What to do ::
1: Copy from the interview on AI in learning research below, word for word, the part that begins with the words containing "Cheng: Apparently, learning" and ends with "gradual learning curves.".
2: Answer these questions using the interview on AI in learning research below:
(a) In which research topic does Cheng say AI is currently being used?
(b) Besides humans, in which animals are the learning spurts observed?
(c) In the predictive learning experiment, what role do the participants take on?
3: The interview on AI in learning research below names the groups in which sudden learning spurts and extreme individual differences are observed. List every one.

Document segment ::
== Segment start ==

In which research topic are you currently using AI?
Cheng: In learning. It’s standard to look at behavior before and after learning. However, this gives you a view that perhaps has very little to do with reality. Learning curves are a good example of this.
If an individual learns quickly, their learning curve climbs quickly; if they learn slowly, it climbs slowly. If you average the learning curves of many people, the result no longer says anything about how an individual learns. Then it looks as though you’re always learning a little bit at a time, until you eventually don’t get any better.
But that’s not how learning really works?
Cheng: Apparently, learning does not take place gradually but instead in spurts. At some point, you go from zero to a hundred. This has nothing to do with intelligence. We see this in our models, which have very simple learning rules.
If you connect enough units together in a network, the network suddenly behaves very unexpectedly. It learns things in just one attempt. Although the individual parts only learn associations and change very little locally, this can add up in a non-linear way throughout the system and lead to sudden changes in behavior.
We also observe these spurts, after which behavior changes abruptly, and extreme differences between individuals in humans, rats and pigeons. But when you look in textbooks, you always see averaged gradual learning curves.
Do other scientists also use your AI models?
Cheng: There are some who would perhaps like to use them, but we first have to show to what extent they work and deliver insights that we would not otherwise have.
Üngör: In our Collaborative Research Center, many researchers already use experimental designs that we have developed with support from AI. These can then be implemented in human experiments with relatively simple experimental arrangements, such as predictive learning tasks. Predictive learning tasks are special categorization tasks that have been used in experiments for decades.
For example, the participants in our experiment take on the role of a doctor whose patient is suffering from abdominal pain. The doctor now needs to find out which foods the patient has an allergic reaction to and which are harmless to them. In the experiment, the doctor gives the patient various things to eat and can directly observe how they react to them. Tasks such as this can be adapted to many research questions and thus very quickly create specific learning experiences for the participants, which can then be changed over the course of the experiment.
What role does AI play in this?
Üngör: In an experiment, we often want to test two competing theories against each other that explain something via different mechanisms. To do this, we create situations in which both theories lead to different predictions on how a test subject will behave. Simulations can help to reduce the number of experiments necessary.

== Segment end ==

Information supplied ::
== Segment start ==

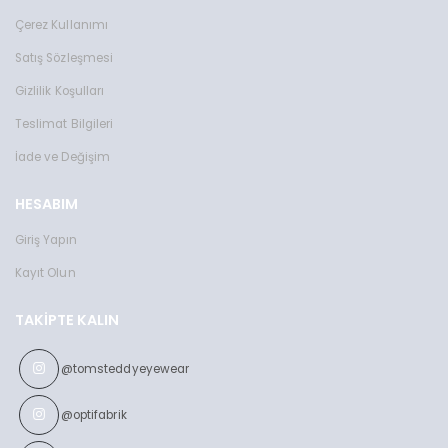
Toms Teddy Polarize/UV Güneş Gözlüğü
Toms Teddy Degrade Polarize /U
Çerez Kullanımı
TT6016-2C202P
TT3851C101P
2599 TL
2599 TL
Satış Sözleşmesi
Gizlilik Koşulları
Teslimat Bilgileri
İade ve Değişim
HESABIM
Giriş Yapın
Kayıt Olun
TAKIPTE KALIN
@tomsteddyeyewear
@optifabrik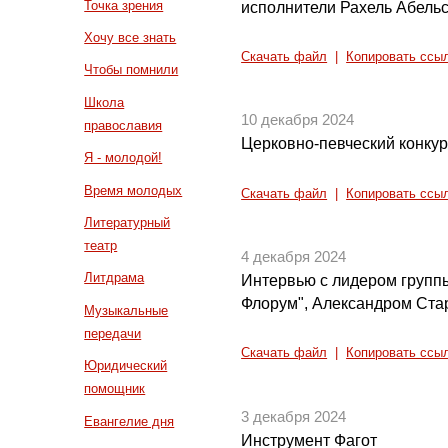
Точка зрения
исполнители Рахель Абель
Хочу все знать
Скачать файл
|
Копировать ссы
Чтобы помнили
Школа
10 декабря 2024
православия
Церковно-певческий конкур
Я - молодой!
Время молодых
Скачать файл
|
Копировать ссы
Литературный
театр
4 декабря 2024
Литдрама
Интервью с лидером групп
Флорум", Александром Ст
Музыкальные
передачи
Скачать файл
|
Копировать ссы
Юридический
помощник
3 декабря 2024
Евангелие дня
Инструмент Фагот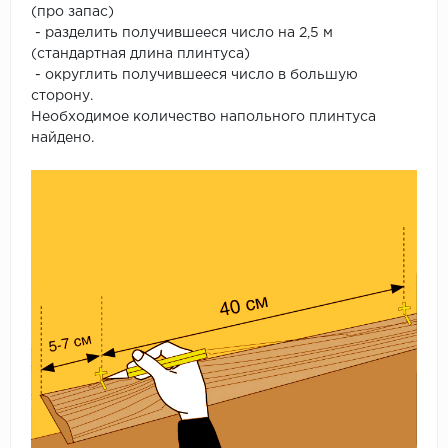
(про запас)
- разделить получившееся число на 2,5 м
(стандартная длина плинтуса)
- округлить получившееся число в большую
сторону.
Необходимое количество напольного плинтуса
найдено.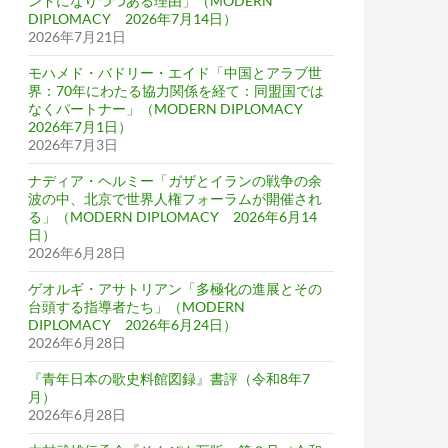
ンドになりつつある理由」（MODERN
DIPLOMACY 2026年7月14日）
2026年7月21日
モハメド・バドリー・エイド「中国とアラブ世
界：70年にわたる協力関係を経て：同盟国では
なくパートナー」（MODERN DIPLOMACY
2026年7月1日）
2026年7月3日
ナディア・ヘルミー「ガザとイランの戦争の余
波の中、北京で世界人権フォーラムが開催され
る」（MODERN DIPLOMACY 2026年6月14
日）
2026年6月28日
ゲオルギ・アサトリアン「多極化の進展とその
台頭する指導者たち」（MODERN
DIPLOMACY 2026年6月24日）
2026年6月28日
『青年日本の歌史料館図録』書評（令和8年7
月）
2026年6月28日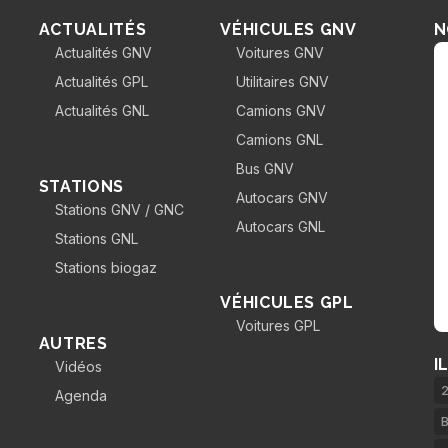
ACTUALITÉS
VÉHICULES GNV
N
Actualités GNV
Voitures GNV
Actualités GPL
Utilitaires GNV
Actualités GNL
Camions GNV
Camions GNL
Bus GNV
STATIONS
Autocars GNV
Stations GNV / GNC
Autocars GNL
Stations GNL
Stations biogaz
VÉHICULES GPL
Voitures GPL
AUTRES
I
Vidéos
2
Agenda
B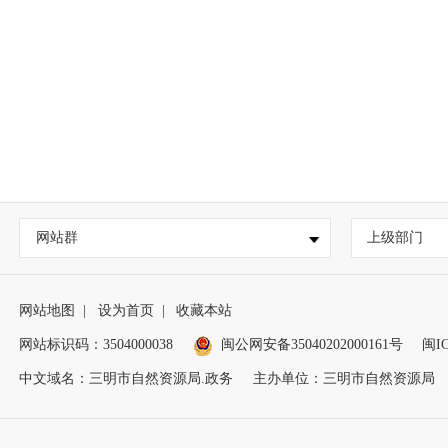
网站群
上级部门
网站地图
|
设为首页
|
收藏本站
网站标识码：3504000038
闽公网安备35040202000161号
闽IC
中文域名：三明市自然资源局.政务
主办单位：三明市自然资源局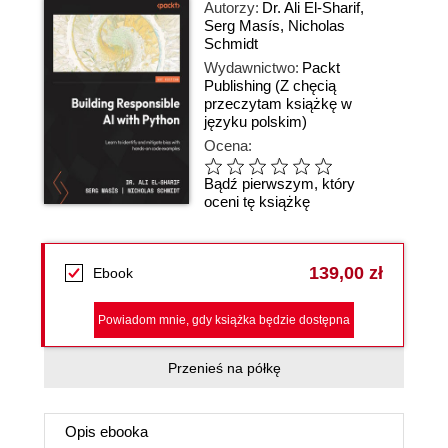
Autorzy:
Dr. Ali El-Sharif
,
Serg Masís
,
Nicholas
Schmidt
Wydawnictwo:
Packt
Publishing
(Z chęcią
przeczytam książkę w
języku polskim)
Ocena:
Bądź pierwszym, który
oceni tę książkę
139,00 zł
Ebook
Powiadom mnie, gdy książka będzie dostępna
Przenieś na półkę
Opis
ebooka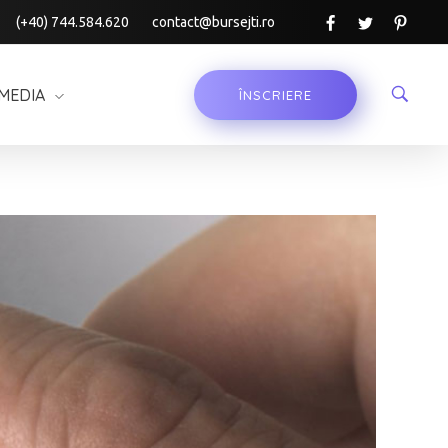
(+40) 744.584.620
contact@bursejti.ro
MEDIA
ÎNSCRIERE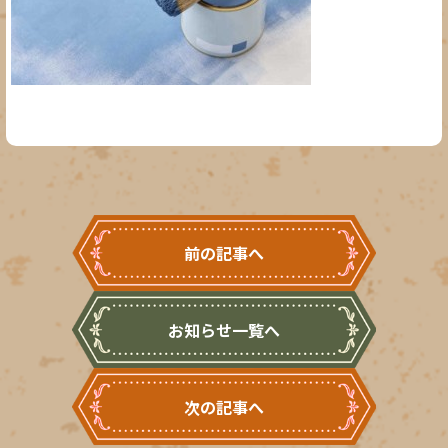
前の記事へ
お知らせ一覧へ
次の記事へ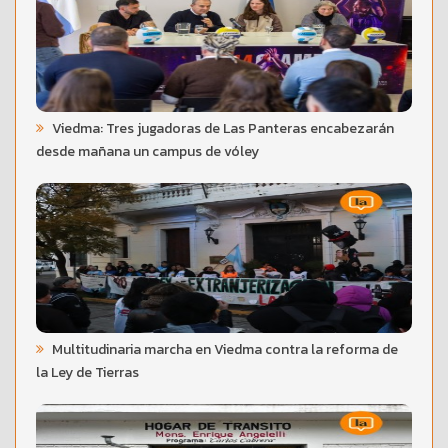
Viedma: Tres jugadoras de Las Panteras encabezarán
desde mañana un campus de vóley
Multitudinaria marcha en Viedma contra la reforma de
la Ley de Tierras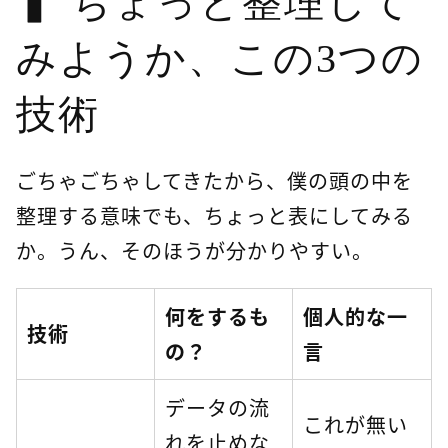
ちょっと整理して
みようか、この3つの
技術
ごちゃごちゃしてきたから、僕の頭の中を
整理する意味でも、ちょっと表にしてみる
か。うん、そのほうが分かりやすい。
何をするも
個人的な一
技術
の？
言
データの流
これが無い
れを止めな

== Segment end ==
== Segment start ==

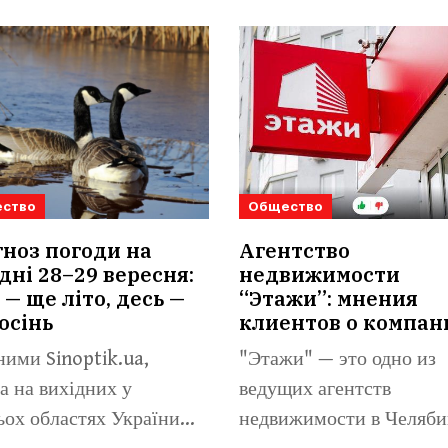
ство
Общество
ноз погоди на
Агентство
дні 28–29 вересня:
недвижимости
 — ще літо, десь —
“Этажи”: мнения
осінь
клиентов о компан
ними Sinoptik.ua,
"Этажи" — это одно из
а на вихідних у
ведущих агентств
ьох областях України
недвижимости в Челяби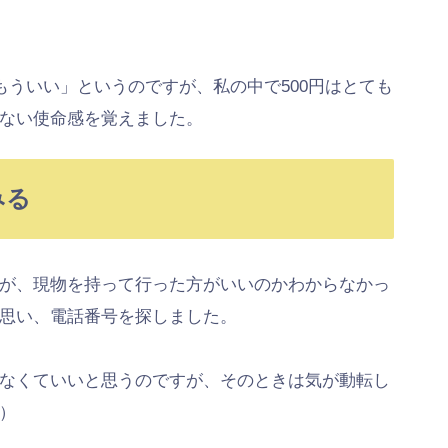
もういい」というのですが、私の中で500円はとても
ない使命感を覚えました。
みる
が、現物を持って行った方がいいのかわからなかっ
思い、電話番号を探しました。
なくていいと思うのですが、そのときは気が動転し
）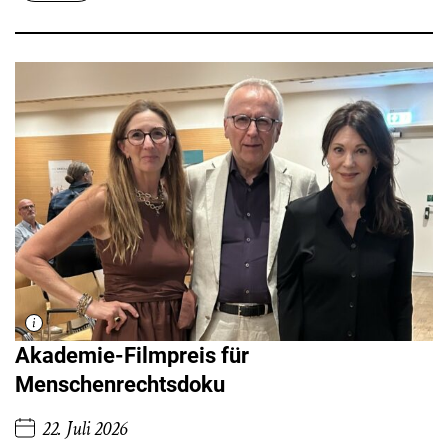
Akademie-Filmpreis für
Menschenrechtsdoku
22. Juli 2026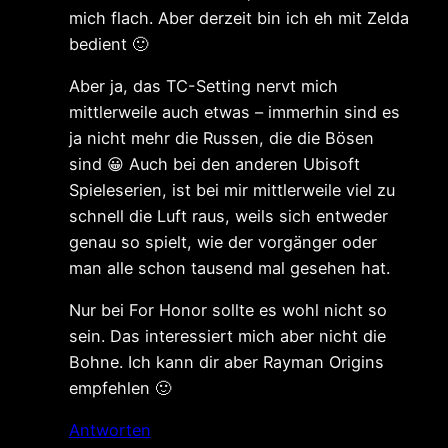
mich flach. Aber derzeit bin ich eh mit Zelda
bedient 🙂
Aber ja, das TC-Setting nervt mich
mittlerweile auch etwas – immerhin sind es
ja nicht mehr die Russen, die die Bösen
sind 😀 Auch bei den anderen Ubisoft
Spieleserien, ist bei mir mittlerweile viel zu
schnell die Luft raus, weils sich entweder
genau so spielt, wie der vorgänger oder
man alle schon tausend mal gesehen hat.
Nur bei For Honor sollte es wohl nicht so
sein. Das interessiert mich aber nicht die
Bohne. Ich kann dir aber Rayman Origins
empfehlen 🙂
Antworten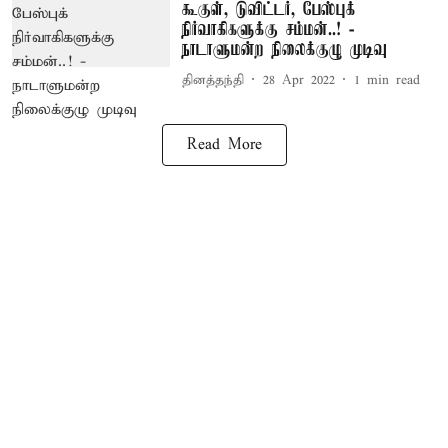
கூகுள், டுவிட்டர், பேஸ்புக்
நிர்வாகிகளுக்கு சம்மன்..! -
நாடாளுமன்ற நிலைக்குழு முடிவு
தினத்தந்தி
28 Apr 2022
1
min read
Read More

== Segment end ==

Responses by item number ::
1:
Cheng: Apparently, learning does not take place gradually but instead in spurts. At some point, you go from zero to a hundred. This has nothing to do with intelligence. We see this in our models, which have very simple learning rules.
If you connect enough units together in a network, the network suddenly behaves very unexpectedly. It learns things in just one attempt. Although the individual parts only learn associations and change very little locally, this can add up in a non-linear way throughout the system and lead to sudden changes in behavior.
We also observe these spurts, after which behavior changes abruptly, and extreme differences between individuals in humans, rats and pigeons. But when you look in textbooks, you always see averaged gradual learning curves.

2:
(a) Learning.
(b) Rats and pigeons.
(c) A doctor whose patient is suffering from abdominal pain.

3:
Humans
Rats
Pigeons